We would like to try out our closure property constructions on some example automata. Describing DFAs by directly specifying the transition function as a haskell program can be tedious. It would be nice if we could edit and inspect our automata using a graphical interface, like the one provided by the JFLAP program. We will do just that. In order to try this out, you will need the following:

The Java program JFLAP, and a JVM to run it. All this is already installed on ieng6, where you should be able to run JFLAP simply calling the command

`jflap`

from the command line. (Of course, logging in ieng6 from a text terminal won’t do. You need graphics.)The file DFA.hs with the haskell programs written today

The JFF.hs module to parse JFLAP files and turn them into haskell DFAs. This is a simple library written by yours truly for this class. You can look at the code if you are curious, or just use it, but you are not required to. It is a quick hack, but it gets the job done. The JFF.hs module contains parsing functions for various other automata we did not discuss yet. In order to compile and use JFF, download all the files from the Automata Library directory.

If you installed haskell on your own computer, you will also need to install the haskell xml parsing library, used by

`JFF.hs`

. You can do so using the commands`cabal update`

;`cabal install xml`

. This is not necessary on ieng6, as we already installed the library for you. You can also find the Automata Library files in*$PUBLIC/share*. Copy them to your working directory, and you are ready to go.
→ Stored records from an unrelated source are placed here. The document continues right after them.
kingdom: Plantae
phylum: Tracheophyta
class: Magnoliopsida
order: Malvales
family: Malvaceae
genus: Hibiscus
Then you can proceed as follows. Use JFLAP to draw two DFAs of your choice, or look at the DFAs dfa1.jff, dfa2.jff used in class. Next, make sure you have all required files in your working directory, start ghci, and execute the following sequence of commands:

```
ghci> :l JFF.hs
[1 of 2] Compiling DFA ( DFA.hs, interpreted )
[2 of 2] Compiling JFF ( JFF.hs, interpreted )
Ok, modules loaded: JFF, DFA.
ghci> f1 <- readFile "dfa1.jff"
ghci> f2 <- readFile "dfa2.jff"
ghci> let (Just m1) = readDFA f1
ghci> let (Just m2) = readDFA f2
ghci> let m3 = unionDFA m1 m2
ghci> writeFile "dfa3.jff" (writeDFA m3)
```

Loading `JFF.hs`

automatically loads also the module `DFA.hs`

with the haskell code written today. Next, we read two jflap files (using the function `readFile`

), and we parse them as DFAs with the function `readDFA`

. This is a function from JFF.hs of type `String -> Maybe (DFA Int)`

that on input a string (the file content), attempts to parse it as the JFLAP representation of a DFA. The result is `Nothing`

if the parsing fails, or `Just m`

for some DFA `m`

. You can read more about working with files in Input and Output. If you are confused about the difference between `f <- ...`

and `let m = ...`

, don’t worry. It is a method to capture Input/Output actions in a purely functional programming language. If you want to learn more about this, you may want to read A fistful of monads, but it is probably better if you leave this for later. Just learn how to read and write to files in haskell using the commands above, and it will be enough for now.

At this point you can use our `evalDFA`

function to run the union automaton `m3`

on any input of your choice, or write the result to a file, after converting it to JFLAP format with the function `writeDFA`

from JFF.hs, and inspect the result with JFLAP.